3Google user data & Limited Use
Where you connect a Google (Gmail / Google Workspace) account, Liid's access to and use of information received from Google APIs adheres to the Google API Services User Data Policy, including the Limited Use requirements. Specifically:
- We use Gmail data only to provide and improve the user-facing features described above — sending your approved messages, threading replies, classifying replies, and detecting bounces.
- We do not transfer Gmail data to others except as necessary to provide or improve those features, to comply with applicable law, or as part of a merger or acquisition with appropriate notice.
- We do not use Gmail data for advertising, and we do not sell it.
- We do not allow humans to read your Gmail data, except: with your explicit consent (e.g. when you ask for support); where necessary for security purposes such as investigating abuse; to comply with applicable law; or where the data has been aggregated and anonymised.
Reply classification and draft generation are performed by an automated AI service (see §4). Email content sent to that service is used solely to deliver these user-facing features and is not used to train third-party models.

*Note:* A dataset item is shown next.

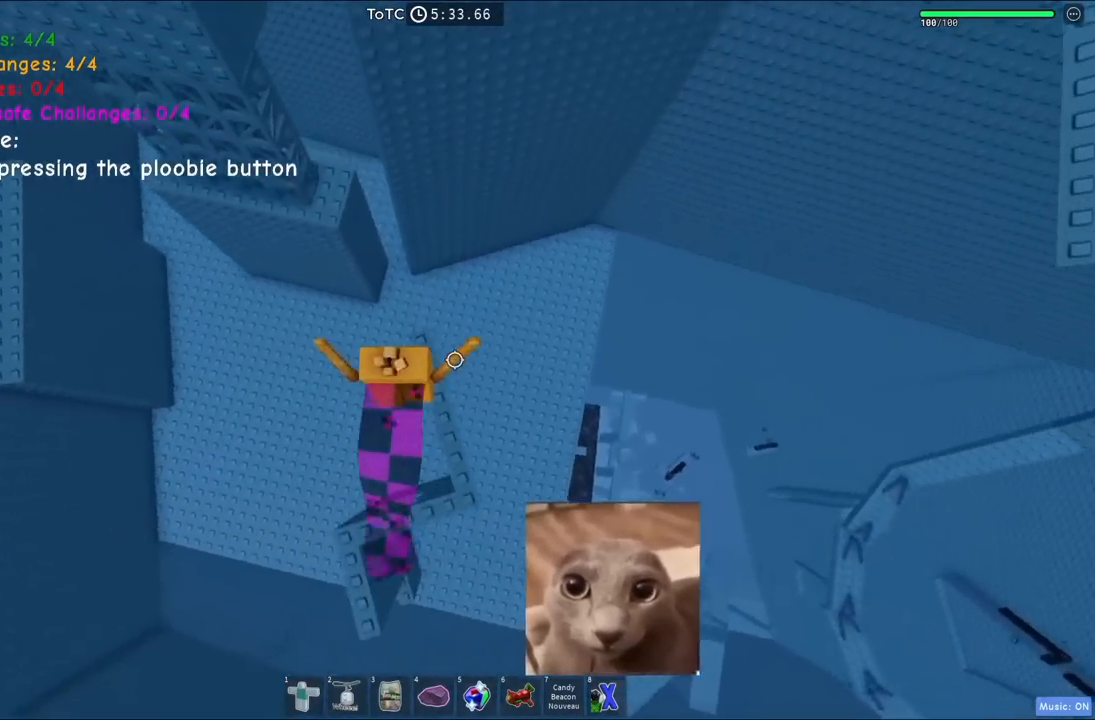
{"keys": ["w"], "events": [[200, "space", "down"], [367, "space", "up"]]}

4Who we share data with (sub-processors)
We share data only with the service providers needed to run Liid. Each acts as our processor under data-processing terms consistent with the GDPR.

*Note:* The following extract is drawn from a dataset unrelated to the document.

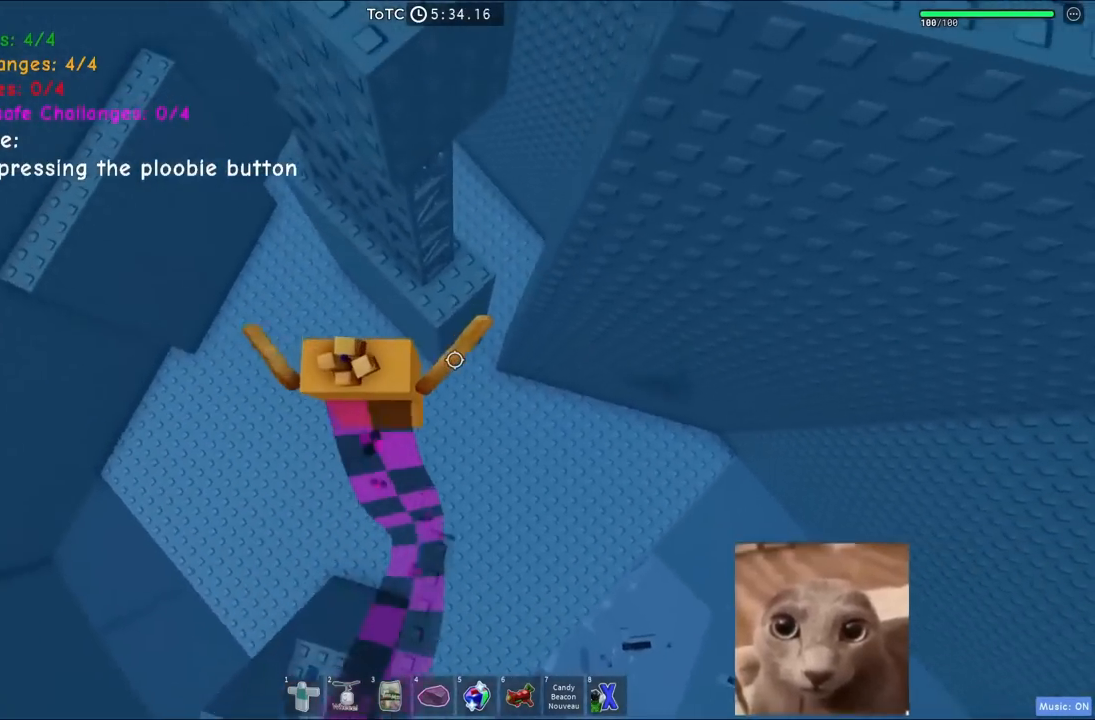
{"keys": ["w"], "events": []}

- Nylas — email connectivity and mailbox sync (EU/UK data region). Holds the mailbox OAuth grant and relays send/read operations.

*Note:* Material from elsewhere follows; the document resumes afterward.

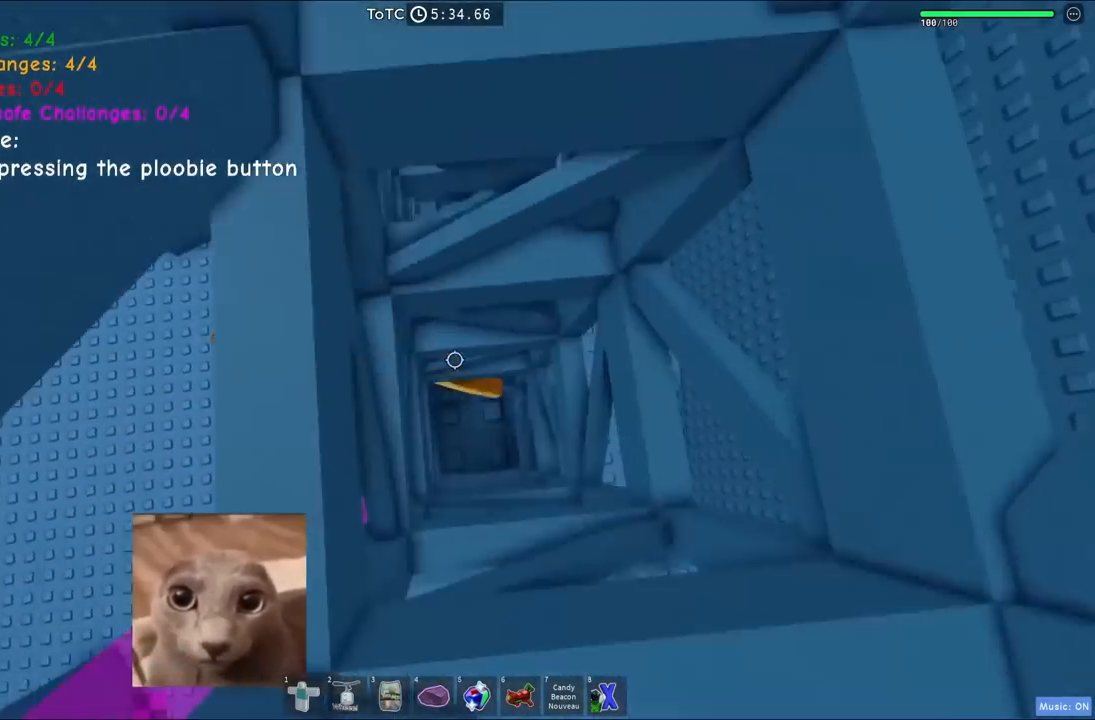
{"keys": ["w"], "events": []}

- Anthropic, accessed via OpenRouter — generates email drafts and classifies inbound replies. Receives the message content needed for that task; does not use it to train models.
- Stripe — subscription billing and payment processing.
- Our cloud hosting and database provider — stores application data on infrastructure located in the EU.
We do not sell personal data or share it for advertising.
5Legal bases (GDPR)
- Contract — to provide the service you signed up for.
- Legitimate interests — to operate, secure and improve Liid, and to enable B2B outreach to business contacts.
- Consent — where you explicitly connect a mailbox or grant a specific permission.
- Legal obligation — to meet accounting, tax and legal requirements.
6International transfers
We host application data in the EU. Our email provider Nylas operates in its EU/UK region, which may store data in the United Kingdom — a transfer covered by the UK adequacy decision. Where any provider processes data outside the EU/EEA, that transfer is covered by an adequacy decision or by Standard Contractual Clauses with appropriate safeguards.
7Retention
We keep account and campaign data for as long as your account is active. When you disconnect a mailbox we revoke the connection and delete the stored connection identifier. When you close your account we delete or anonymise your personal data within 90 days, except where we must retain records to meet legal obligations.
8Your rights
Under the GDPR you may request access to, correction of, deletion of, or a portable copy of your personal data, and you may object to or restrict certain processing. To exercise any right, email liid@krister.ee. You also have the right to lodge a complaint with the Estonian Data Protection Inspectorate (Andmekaitse Inspektsioon) or your local supervisory authority.
If you are a prospect contacted through Liid and wish to be removed, you may reply to the email asking to opt out, or contact us directly and we will route your request to the relevant user.
9Security
We apply industry-standard safeguards: encryption in transit, restricted access on a need-to-know basis, and storage of mailbox credentials with a specialised provider rather than in our own systems.
10Changes to this policy
We may update this policy as the product evolves. Material changes will be reflected by the "last updated" date above and, where appropriate, notified to you.